Automating text clean up & structure (sloppy web clips & messy notes)?

street3r · February 1, 2025, 3:56pm

I’m guessing there’s an existing plug-in that does this (probably with AI…) but for the life of me I can’t find something that specifically addresses this use case. Please correct me if I’m wrong!

I have a mountain of messy text that I brought over to Obsidian. Mostly sloppy web clips from other tools/platforms that include SEO garbage, header/footer text, nav text, garbage image links and tags, etc. I’ve been trying to work through the problem manually for a long time, but at this point I would need to take a leave of absence from work, send my kid to live with a relative, and take out a loan to survive long enough to get through it all

SO: I’m looking for a plugin (AI or not) that can reformat these inconsistent and sloppy clips into a consistent format, strip out the obvious garbage (in the same way a browser does with Reader Mode), and ideally extract and standardize some of the metadata (origin, link, author, date) that exists in most of these files (albeit inconsistently placed and rendered). Bonus points for AI tools that can suggest tags based on content etc.

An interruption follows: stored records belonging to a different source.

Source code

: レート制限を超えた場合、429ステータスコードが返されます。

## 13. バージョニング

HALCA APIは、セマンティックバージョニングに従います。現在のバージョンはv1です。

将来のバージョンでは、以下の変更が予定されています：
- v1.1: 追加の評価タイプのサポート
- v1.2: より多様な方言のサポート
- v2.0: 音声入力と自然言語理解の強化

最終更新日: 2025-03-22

I’m less concerned than many Obsidian forum users about AI privacy considerations, since this is primarily content clipped from the open web, but I’m not so oblivious that I want to let 100 different AI plugins loose on my vault while I look for something that can do this.

Has anyone found a method for automating the clean up of messy web clips?

Jopp · February 1, 2025, 4:26pm

Since you didn’t mention what documents you want to tweak, I assume all your documents have been converted to markdown.

I myself don’t use Ai plugins, nevertheless have a look at a bunch of useful tools for this task:

Linter (please configure its preferences)
auto note mover
file diff
note refactor
quickadd
time keep

street3r · February 1, 2025, 10:01pm

Thank you so much, I will look into these! And you are correct that all files are plaintext/markdown.